(Excerpts from a dataset)
■ ■ ■ ■ ■

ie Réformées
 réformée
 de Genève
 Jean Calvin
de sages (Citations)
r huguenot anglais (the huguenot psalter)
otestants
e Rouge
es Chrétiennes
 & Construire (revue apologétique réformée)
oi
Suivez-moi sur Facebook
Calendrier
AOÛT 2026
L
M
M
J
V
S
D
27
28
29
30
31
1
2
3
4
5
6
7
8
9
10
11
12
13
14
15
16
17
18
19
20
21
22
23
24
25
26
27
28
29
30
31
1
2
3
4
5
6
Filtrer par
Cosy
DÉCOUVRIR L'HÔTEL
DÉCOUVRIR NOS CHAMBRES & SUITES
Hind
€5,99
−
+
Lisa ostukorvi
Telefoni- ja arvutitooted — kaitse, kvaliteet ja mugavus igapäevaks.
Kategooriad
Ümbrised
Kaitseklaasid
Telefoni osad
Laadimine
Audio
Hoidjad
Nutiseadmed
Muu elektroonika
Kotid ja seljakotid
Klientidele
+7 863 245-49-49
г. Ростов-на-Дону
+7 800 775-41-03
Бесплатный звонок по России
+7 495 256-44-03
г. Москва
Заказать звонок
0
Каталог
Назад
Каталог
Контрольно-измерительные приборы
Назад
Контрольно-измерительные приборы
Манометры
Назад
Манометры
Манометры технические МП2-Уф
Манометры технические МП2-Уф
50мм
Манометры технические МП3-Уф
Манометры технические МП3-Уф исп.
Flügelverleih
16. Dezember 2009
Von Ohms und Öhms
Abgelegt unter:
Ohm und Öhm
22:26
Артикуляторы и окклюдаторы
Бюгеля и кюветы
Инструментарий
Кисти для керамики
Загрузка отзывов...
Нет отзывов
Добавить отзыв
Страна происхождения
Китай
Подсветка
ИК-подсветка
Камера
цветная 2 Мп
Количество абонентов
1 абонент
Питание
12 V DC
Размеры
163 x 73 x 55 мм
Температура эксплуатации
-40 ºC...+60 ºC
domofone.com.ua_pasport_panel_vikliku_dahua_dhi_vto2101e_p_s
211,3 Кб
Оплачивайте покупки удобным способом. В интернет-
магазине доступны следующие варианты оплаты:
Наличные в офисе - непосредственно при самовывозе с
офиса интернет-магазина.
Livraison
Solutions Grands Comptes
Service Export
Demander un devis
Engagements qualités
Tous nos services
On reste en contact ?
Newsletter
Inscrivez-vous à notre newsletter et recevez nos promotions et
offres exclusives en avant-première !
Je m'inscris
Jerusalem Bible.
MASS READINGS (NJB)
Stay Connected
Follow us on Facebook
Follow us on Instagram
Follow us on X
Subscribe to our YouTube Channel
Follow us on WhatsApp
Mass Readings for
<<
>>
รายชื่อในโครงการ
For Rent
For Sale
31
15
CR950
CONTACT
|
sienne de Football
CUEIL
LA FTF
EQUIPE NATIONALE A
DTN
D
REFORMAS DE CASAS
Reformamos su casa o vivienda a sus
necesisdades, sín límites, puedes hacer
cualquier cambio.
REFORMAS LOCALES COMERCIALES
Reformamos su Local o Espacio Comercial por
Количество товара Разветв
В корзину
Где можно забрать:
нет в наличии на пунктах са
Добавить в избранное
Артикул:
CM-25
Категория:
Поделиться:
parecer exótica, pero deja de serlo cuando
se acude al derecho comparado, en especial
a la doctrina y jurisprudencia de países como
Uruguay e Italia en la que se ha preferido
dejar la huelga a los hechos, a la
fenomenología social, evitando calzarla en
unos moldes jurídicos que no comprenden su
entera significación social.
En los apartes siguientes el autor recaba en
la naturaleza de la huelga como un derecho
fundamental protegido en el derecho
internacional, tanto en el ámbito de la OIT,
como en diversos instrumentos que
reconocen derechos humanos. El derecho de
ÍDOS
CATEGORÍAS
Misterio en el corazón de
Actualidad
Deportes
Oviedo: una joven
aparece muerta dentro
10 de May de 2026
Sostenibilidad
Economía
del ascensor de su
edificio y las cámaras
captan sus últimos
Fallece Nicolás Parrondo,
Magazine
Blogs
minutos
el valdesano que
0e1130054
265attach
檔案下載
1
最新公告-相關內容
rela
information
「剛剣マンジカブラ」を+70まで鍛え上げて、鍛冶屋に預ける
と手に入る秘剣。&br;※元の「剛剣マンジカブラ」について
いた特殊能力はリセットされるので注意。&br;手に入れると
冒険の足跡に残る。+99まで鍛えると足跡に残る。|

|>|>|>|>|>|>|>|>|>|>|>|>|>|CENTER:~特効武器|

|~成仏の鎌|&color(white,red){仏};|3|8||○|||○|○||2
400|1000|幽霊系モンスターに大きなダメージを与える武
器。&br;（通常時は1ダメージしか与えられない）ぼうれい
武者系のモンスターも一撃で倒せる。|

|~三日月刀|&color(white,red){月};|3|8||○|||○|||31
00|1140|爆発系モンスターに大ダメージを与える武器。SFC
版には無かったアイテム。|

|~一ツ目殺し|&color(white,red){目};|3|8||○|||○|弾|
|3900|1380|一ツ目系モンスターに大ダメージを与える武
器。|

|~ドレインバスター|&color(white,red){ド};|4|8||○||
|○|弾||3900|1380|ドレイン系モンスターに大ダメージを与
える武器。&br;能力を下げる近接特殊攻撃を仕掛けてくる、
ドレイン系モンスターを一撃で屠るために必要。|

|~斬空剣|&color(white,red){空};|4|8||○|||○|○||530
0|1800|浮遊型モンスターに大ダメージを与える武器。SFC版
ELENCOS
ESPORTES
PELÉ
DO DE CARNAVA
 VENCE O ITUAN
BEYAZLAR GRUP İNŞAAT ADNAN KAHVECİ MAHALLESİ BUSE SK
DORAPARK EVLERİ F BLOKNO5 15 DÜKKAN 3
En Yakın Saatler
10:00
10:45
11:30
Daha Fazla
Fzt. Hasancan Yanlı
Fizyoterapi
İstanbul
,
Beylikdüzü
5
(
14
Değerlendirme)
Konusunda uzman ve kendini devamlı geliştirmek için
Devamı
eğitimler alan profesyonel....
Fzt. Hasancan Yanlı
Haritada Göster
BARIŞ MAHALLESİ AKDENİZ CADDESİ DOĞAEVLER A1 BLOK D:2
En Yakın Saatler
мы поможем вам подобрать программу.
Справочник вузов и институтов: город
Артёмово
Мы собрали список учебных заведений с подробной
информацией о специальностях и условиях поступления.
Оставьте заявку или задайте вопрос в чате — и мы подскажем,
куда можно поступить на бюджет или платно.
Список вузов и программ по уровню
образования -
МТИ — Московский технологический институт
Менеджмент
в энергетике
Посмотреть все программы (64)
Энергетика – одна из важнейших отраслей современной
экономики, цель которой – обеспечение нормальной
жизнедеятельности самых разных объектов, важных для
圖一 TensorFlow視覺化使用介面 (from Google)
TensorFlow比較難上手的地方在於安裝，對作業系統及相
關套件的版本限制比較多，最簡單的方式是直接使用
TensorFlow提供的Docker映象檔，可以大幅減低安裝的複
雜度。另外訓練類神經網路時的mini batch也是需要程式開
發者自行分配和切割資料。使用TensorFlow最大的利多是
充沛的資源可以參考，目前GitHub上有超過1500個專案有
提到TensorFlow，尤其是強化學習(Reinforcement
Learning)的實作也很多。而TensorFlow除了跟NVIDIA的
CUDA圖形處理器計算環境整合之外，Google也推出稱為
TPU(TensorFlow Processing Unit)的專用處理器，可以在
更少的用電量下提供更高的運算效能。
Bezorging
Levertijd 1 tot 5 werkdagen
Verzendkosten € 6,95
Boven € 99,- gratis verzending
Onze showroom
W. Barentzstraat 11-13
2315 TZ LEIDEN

■ ■ ■ ■ ■

• [Instructions for the task]: Output the line containing "充沛的資源可以參考，目前GitHub上有超過1500個專案有" and each line after it through the close of the entries, unchanged and with no other lines.

• [Solution to this problem]:
充沛的資源可以參考，目前GitHub上有超過1500個專案有
提到TensorFlow，尤其是強化學習(Reinforcement
Learning)的實作也很多。而TensorFlow除了跟NVIDIA的
CUDA圖形處理器計算環境整合之外，Google也推出稱為
TPU(TensorFlow Processing Unit)的專用處理器，可以在
更少的用電量下提供更高的運算效能。
Bezorging
Levertijd 1 tot 5 werkdagen
Verzendkosten € 6,95
Boven € 99,- gratis verzending
Onze showroom
W. Barentzstraat 11-13
2315 TZ LEIDEN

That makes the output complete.